In the case under discussion, the problem was described to me as
being that the myService instance is declared as
static. Now that's not how I myself would describe the problem at all,
even though I understand the explanation. I wouldn't even describe the
problem as being that the myService instance
is shared, which is the most charitable reading of the
offered explanation.
If you believe that the problem is that myService is
shared, then you might "fix" the problem like so:
MyServlet.java, "fixed"
package demoapp;
import java.io.IOException;
import java.util.List;
import javax.servlet.ServletException;
import javax.servlet.http.HttpServlet;
import javax.servlet.http.HttpServletRequest;
import javax.servlet.http.HttpServletResponse;
public class MyServlet extends HttpServlet {
public void doGet(HttpServletRequest req, HttpServletResponse res)
throws IOException, ServletException {
Long userId = (Long) req.getSession().getAttribute("userId");
MyService myService = new MyService();
List userData = myService.getUserData(userId);
req.setAttribute("userData", userData);
req.getRequestDispatcher("/WEB-INF/jsp/list.jsp").forward(req, res);
}
}
And in fact that's exactly how the problem was "fixed".
I think that if a senior developer looks at the code above, he will immediately see a red flag.

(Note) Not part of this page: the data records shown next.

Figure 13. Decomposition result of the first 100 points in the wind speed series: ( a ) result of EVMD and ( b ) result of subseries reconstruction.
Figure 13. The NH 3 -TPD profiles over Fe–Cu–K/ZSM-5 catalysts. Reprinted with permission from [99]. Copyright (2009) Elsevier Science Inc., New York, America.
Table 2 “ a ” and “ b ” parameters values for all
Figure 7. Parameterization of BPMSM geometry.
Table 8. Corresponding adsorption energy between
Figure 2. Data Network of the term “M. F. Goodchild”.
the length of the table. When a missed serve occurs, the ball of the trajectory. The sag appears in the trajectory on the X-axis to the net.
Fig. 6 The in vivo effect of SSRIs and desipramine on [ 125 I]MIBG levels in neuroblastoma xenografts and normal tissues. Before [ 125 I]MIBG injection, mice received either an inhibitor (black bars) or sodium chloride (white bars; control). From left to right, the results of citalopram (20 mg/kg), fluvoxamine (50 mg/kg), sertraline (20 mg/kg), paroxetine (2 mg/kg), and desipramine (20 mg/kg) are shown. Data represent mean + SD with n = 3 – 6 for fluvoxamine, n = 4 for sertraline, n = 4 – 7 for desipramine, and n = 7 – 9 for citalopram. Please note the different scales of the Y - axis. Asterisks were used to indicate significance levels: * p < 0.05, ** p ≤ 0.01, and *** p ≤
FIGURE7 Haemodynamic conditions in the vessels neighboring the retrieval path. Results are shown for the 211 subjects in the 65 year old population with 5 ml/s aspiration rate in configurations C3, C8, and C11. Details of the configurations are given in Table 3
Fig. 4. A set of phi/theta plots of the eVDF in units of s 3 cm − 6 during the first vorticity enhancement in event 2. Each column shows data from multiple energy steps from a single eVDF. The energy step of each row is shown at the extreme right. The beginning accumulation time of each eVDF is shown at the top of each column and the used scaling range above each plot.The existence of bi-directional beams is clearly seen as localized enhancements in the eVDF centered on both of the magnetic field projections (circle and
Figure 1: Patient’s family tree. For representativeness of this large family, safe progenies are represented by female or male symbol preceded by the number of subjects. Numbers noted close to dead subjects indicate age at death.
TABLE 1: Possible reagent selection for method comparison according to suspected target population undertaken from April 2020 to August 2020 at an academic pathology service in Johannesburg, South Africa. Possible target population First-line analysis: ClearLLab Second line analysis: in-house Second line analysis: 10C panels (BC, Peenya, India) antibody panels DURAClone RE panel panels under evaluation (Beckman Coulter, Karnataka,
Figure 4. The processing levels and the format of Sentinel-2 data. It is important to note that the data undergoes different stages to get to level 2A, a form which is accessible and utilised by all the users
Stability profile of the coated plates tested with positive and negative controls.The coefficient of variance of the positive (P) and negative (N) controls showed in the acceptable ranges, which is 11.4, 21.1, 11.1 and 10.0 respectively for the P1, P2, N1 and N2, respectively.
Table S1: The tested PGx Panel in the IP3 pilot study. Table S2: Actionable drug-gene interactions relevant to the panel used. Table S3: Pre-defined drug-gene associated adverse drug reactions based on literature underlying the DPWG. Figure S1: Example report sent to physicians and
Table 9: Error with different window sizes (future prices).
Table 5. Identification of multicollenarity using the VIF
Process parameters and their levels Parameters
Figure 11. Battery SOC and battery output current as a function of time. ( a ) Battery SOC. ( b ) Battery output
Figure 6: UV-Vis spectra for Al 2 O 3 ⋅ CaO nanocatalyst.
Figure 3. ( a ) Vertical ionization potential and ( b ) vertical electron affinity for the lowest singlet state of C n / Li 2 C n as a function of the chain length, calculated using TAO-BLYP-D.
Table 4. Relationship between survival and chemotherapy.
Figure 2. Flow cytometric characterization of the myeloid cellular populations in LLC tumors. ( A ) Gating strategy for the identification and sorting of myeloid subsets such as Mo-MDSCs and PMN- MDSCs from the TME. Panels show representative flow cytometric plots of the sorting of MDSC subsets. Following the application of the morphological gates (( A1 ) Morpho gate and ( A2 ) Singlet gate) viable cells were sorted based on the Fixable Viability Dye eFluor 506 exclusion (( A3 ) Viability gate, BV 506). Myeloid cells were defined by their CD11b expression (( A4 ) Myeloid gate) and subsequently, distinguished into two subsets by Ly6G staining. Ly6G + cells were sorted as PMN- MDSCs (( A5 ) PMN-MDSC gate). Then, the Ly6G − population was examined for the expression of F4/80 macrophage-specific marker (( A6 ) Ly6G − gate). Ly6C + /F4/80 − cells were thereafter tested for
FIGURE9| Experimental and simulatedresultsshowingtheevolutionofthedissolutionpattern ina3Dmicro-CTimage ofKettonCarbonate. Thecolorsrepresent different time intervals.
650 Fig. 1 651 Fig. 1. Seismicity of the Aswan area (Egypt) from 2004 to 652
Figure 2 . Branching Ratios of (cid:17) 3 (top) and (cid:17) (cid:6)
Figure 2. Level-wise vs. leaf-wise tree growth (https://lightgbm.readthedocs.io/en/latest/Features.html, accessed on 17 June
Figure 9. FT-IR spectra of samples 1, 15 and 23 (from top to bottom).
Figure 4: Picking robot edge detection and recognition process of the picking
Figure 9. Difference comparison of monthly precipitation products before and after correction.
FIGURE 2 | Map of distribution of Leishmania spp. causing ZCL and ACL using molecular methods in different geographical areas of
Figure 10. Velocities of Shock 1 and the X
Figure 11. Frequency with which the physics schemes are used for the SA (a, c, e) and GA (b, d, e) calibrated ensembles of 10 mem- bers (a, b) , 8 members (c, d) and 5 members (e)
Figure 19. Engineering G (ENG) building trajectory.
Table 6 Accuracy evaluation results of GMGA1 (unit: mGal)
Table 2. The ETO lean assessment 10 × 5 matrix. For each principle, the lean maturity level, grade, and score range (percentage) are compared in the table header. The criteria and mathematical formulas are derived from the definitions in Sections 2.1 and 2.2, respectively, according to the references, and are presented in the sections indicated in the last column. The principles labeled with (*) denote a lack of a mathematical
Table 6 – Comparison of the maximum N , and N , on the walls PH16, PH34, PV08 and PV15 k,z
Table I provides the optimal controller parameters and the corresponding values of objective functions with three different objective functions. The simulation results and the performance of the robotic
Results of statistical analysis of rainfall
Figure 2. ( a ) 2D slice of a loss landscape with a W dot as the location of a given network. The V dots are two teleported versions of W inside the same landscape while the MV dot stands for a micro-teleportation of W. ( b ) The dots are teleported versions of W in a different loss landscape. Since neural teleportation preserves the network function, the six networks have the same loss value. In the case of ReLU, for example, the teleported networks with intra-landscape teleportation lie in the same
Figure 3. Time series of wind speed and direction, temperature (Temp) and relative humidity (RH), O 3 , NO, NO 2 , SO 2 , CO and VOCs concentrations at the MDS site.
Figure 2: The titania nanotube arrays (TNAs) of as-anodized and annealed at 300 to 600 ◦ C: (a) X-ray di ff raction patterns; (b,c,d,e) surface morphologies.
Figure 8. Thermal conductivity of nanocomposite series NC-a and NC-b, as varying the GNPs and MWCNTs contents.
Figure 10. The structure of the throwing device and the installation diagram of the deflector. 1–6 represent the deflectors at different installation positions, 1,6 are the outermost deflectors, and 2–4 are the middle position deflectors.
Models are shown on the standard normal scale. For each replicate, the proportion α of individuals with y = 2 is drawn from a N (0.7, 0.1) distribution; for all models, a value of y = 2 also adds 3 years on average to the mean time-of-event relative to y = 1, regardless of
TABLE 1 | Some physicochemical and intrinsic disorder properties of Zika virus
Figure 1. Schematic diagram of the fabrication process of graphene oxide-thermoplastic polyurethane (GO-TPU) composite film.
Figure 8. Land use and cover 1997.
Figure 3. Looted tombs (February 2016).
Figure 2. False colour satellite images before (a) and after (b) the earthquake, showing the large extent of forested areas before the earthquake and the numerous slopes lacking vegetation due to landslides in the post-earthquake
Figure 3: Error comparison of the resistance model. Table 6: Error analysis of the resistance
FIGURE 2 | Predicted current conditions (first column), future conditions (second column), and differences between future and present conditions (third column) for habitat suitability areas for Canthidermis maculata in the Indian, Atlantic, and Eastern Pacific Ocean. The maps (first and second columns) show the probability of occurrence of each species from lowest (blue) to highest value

Services are often defined as stateless, and so before accepting this fix, he'd want to know whether this is (or should be) a stateless service, because if it is, it would be strange to create a new service instances on a per-request basis. And he'd also want to know how expensive the construction of the service was before creating one with every request. Following that line of thought leads one to the real issue, which is that the DAO is unnecessarily stateful, and its statefulness creates a threadsafety problem that leaks into the service and ultimately the servlet. The real fix is to do the following:
MyDao.java, actually fixed
package demoapp;
import java.util.List;
public class MyDao {
public List readUserData(Long userId) {
List myData =
...do some JDBC, process the result set, get the data...
return myData;
}
}
Even though the two fixes both solve the issue at hand, only the second one solves the issue "permanently". It's a lot harder for the client to misuse the DAO with the second approach; the first approach does nothing to prevent new instances of misuse.